The key feature of ERIC is its ease of use. Combining a logical referencing system with high quality pictures of most coin types allows even the beginner collector to attribute their coin with ease. Another bonus for the beginner collector is the extra information inserted into this reference guide such as: overview of different types of coinages; overview of different denominations; ruler biographies; market guide for each ruler; rarity guide for each ruler. These features make ERIC an informative as well as interesting read.

As mentioned, attribution is an easy process. However, ERIC depends on the collector recognising the ruler on their coin. If the collector does not recognise the ruler, they are required to browse through the extensive guide until they can find a face or legend that they recognise. However, after the ruler is established, it is quite easy to locate the coin by matching the reverse type in the picture. Then, upon determining the denomination of the coin (the overview of the denominations can be used here if in doubt), the collector scrolls through the list of coins under the appropriate denomination heading until they find coins that match the reverse type. If there is more than one match, the search can be refined by matching any of the following: obverse inscription, reverse inscription, bust type. Though relatively easy, it can frequently be a time consuming experience. Obviously, not all coin types are covered, but this should pose little if any problem for most collectors.

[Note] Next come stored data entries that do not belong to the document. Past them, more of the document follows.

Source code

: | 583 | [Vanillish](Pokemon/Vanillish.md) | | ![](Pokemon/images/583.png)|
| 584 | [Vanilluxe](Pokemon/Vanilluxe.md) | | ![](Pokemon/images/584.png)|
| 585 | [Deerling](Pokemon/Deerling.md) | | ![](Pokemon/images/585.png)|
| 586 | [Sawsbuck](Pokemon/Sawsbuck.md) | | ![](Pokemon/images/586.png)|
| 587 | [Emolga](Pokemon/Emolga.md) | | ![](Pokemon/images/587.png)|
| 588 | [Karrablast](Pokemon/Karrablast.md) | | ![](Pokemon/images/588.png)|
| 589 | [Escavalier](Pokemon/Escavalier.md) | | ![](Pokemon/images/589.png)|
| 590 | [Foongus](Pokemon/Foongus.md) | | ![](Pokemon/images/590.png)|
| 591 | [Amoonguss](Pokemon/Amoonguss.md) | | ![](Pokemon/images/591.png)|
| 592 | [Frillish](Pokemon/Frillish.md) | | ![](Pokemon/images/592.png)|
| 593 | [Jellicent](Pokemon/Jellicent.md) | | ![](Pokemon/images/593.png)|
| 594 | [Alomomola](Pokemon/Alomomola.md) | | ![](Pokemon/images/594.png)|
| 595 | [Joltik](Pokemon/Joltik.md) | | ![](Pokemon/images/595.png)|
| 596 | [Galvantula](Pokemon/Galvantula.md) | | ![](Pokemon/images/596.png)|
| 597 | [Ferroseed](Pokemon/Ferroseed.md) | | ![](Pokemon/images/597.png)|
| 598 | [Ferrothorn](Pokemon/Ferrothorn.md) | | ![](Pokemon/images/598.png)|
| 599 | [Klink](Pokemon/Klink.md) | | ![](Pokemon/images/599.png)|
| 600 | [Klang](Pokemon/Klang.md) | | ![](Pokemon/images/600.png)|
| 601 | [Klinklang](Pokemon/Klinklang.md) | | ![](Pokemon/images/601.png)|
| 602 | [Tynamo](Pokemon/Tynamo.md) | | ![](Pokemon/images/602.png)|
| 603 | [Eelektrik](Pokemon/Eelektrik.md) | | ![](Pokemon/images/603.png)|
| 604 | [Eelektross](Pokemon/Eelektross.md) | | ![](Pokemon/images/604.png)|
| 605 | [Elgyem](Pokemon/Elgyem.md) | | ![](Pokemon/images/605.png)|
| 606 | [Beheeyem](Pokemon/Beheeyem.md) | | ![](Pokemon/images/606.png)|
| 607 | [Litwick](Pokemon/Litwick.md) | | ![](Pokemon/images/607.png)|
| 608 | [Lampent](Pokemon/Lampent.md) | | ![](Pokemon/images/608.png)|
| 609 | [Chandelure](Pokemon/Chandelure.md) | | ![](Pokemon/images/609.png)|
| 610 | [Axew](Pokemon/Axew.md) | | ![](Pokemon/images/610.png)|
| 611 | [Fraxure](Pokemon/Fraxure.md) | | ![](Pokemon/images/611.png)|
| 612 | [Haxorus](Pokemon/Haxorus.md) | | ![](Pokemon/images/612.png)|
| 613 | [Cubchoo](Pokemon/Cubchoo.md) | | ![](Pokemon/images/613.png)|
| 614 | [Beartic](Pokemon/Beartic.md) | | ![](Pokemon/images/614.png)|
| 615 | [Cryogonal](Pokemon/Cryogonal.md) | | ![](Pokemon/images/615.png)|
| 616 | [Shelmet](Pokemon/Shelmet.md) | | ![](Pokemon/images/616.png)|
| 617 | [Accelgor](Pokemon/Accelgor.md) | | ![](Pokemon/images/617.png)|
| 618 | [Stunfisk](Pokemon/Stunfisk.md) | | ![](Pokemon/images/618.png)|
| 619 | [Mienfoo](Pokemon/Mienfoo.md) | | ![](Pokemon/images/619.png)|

As alluded to above, ERIC's ease of use is mostly attributable to the high quality colour photos. The disadvantage however, is that there is not a picture for every coin type covered. The author has shown great initiative however in recognises the aforementioned limitation and grouping similar coin types together. Thus in most instances, if a picture for a reverse-type cannot be found, a variant of the reverse-type usually is. All the collector has to do then is locate the correct reverse description which would be located near to the description of the picture used.

There are many alternative Roman Imperial Coin references available at a cheaper prices than ERIC (retail value of seventy five American dollars). However ERIC stands out as a book of quality, with pictures of far better quality than most guides, a nicely set out format, and enough additional information to allow for an quality read.